Предложенный отрывок:
----
Рассмотрим работу этого принципа на примере того, как нами осознаются зрительные восприятия. Абсолютно все живые существа, имеющие сходную с нашей конструкцию глаза, имеют в своем визуальном поле так называемые слепые пятна, поскольку те области сетчатки, где к глазному яблоку крепится зрительный нерв, не имеют палочек и колбочек – светочувствительных элементов глаза, участвующих в формировании изображения. У человека слепое пятно не так уж и мало: в среднем оно перекрывает 6 % зрительного угла. И тем не менее мы не замечаем данного дефекта! Чтобы слепое пятно стало заметным, необходимо выполнить ряд специальных действий: например, расположить прилагаемый ниже рисунок на расстоянии примерно 20–25 см от глаз, закрыть один глаз и смотреть на крест прямо перед собой:
Если был закрыт правый глаз, то левый кружок должен исчезнуть. И даже столь осознанные и целенаправленные действия могут потребовать определенной сноровки, прежде чем пятно даст себя обнаружить. Почему же это так непросто? Отчасти это происходит потому, что зрительные углы двух глаз перекрываются, но даже с закрытым глазом в большинстве ситуаций слепое пятно остается незамеченным. Дело в том, что в мозг никогда не поступали из этой части глаза никакие данные, и, соответственно, для их обработки не было выделено никакого ресурса. Таким образом, чтобы сделать пятно различимым, что-то в мозге должно сообщить о некотором контрасте: либо на границе между внешней и внутренней сторонами пятна – что, как мы только что показали, невозможно, – либо между состояниями до и после, что и было проделано в нашем опыте.
В точности тем же самым образом мы и мыслим (или, если придерживаться терминологических различий Андрея Курпатова, интеллектуально функционируем – а это, как известно из его монографии, далеко не всегда совпадает с мышлением). Вступая в акт коммуникации, мы склонны полагать, что сами испытываем или «мыслим» нечто вполне определенное – задача состоит лишь в том, чтобы точно подобрать слова, чтобы сделать нашу мысль или чувство сообщаемыми. При этом остается незамеченным, что эта самая определенность впервые достигается лишь только в языке: мы либо уже когда-то «высказывались по данному поводу» – то есть в буквальном смысле проговаривали что-то кому-то другому или самим себе, либо сделаем это впервые в самом акте коммуникации. В любом случае действительно неконвертируемыми оказываются лишь чистые интенсивности, впрочем, столь же неразличимые нами, как и кем-либо еще. При любых попытках достичь большей «ясности» (различенности, определенности) мы вынуждены прибегнуть к речи, а значит, что в процессе речи не только достигается искомая точность, но и конституируется сама мысль или эмоция. (В теории эмоций описываемый нами феномен носит название эффекта Джеймса – Ланге.). При этом, однако, в подавляющем большинстве случаев нам так не кажется! Как правило, у меня есть совершенно ясное представление о том, что я отчетливо различаю нечто, имею о нем высокодифференцированное понятие. Этот эффект хорошо знаком всем нам по кажущемуся таким естественным ответу: я это знаю, «просто не могу это сформулировать» или «просто не могу это записать».
----
Условие задачи: Продолжите текст о слепом пятне и словесном выражении мысли, начав сразу после его последнего предложения.
----
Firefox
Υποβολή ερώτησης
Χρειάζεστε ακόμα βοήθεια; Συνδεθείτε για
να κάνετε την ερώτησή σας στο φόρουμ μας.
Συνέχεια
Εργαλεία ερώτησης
----
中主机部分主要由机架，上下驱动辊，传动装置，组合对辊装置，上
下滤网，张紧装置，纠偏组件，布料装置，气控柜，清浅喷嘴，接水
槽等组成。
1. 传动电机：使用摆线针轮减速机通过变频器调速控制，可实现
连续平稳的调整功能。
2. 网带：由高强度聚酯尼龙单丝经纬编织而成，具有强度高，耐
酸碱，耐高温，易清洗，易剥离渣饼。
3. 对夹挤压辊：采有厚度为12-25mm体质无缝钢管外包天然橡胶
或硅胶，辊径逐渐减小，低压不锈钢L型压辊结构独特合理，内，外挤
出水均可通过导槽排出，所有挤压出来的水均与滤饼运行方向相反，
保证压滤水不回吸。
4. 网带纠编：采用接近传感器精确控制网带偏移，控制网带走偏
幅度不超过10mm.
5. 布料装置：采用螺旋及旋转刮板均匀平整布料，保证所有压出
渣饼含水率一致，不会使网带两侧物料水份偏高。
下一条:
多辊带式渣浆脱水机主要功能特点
----
Место для ответа:
Другими словами, сущностная иллюзия понятности чего бы то ни было наличествует у нас естественным образом до тех пор, пока в сознании не будет каким-то образом представлена информация о непонятности, что, к примеру, и происходит, когда кто-то впервые обращается к нам с вопросом. И наш ответ, кажущийся нам всего лишь реконструкцией и без того имевшегося в нашем сознании понятия (мысли), есть его (ее) конструкция. Читатель «Пространства мышления» безусловно замечает, что даже с обращенными к нам вопросами все обстоит не так просто (уж очень нам хочется продолжать экономить на мышлении
[99]) – и А. В. Курпатов скрупулезно анализирует психические механизмы, которые данные трудности создают, а также разрабатывает ряд нетривиальных методологических приемов, способных заставить нас последовательно и системно сомневаться в кажущихся несомненностях нашего рассудка, и, подобно рассмотренному нами выше трюку с кружками, разглядеть его (рассудка) «слепые пятна»
[100].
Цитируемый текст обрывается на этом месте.